Cette mesure présente de nombreux avantages. Le partage du pouvoir et de la richesse permet aux contributeur·ices de BeyondGreen de voir leur travail valorisé, en faisant réellement partie du projet. Ils et elles se sentent investi·es dans la gouvernance, le taux de turnover est très faible. Une pratique entrepreneuriale qui favorise donc la robustesse interne de l’entreprise.

Vers une transformation globale du secteur ?

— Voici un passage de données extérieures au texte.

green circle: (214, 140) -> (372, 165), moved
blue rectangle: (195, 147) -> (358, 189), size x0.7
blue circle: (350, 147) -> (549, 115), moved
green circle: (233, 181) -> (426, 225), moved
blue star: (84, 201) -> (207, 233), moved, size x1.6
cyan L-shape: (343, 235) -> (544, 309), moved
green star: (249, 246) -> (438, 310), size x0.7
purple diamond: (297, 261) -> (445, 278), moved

Cela dit, Maxime le confirme, cett pratique reste encore isolée des normes dans l’écosystème. Les prix demandés par BeyondGreen ne sont pas toujours appréciés et acceptés des distributeurs avec lesquels ils négocient. La concurrence est rude et la volonté d’aller vers une alimentation plus durable n’est pas suffisante pour signer des contrats. “Pour que les choses changent vraiment, il faut légiférer”, nous dit Maxime. Ce n’est pas suffisant que les entreprises pensent leur système de partage de la richesse en interne ou avec les parties prenantes. Le pouvoir public doit le favoriser. Les agriculteur·ices sont majoritairement rémunérés par des subventions publiques, donc en période de crise ou de coupes budgétaires, le secteur manque cruellement de moyens. Il faut que les acteur·ices de la chaîne alimentaire s’engagent pour déterminer ensemble une production et une distribution équitable. On a besoin de réinventer nos modèles. C’est uniquement par le partage de cette valeur que le système sera robuste et résilient.

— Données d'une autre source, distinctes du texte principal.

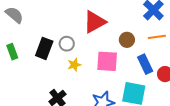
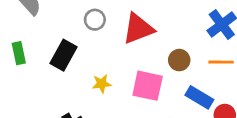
gray circle: (67, 44) -> (95, 20), moved
blue rectangle: (145, 64) -> (199, 97), turned -42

Les conseils de Maxime à l’entrepreneur·se en devenir :

  • Bien s’entourer. Celles et ceux qui financent et accompagnent ton projet auront un impact déterminant sur la direction que tu vas prendre. Sélectionne avec réflexion et intuition tes premier·es salarié·es et partenaires.
  • Le partage du pouvoir et de la richesse est précieux car il permet de construire un engagement collectif qui tient sur la durée. Investir dans ses salarié·es est le meilleur investissement qu’un·e entrepreneur·se puisse faire.
  • Pour celles et ceux qui entreprennent dans le secteur agro-alimentaire → prenez le temps de rencontrer les producteur·ices et surtout de comprendre leurs revenus, leur modèle économique et leurs besoins. Construisez un modèle pérenne qui permettent à chacun·e de vivre dignement de ses activités.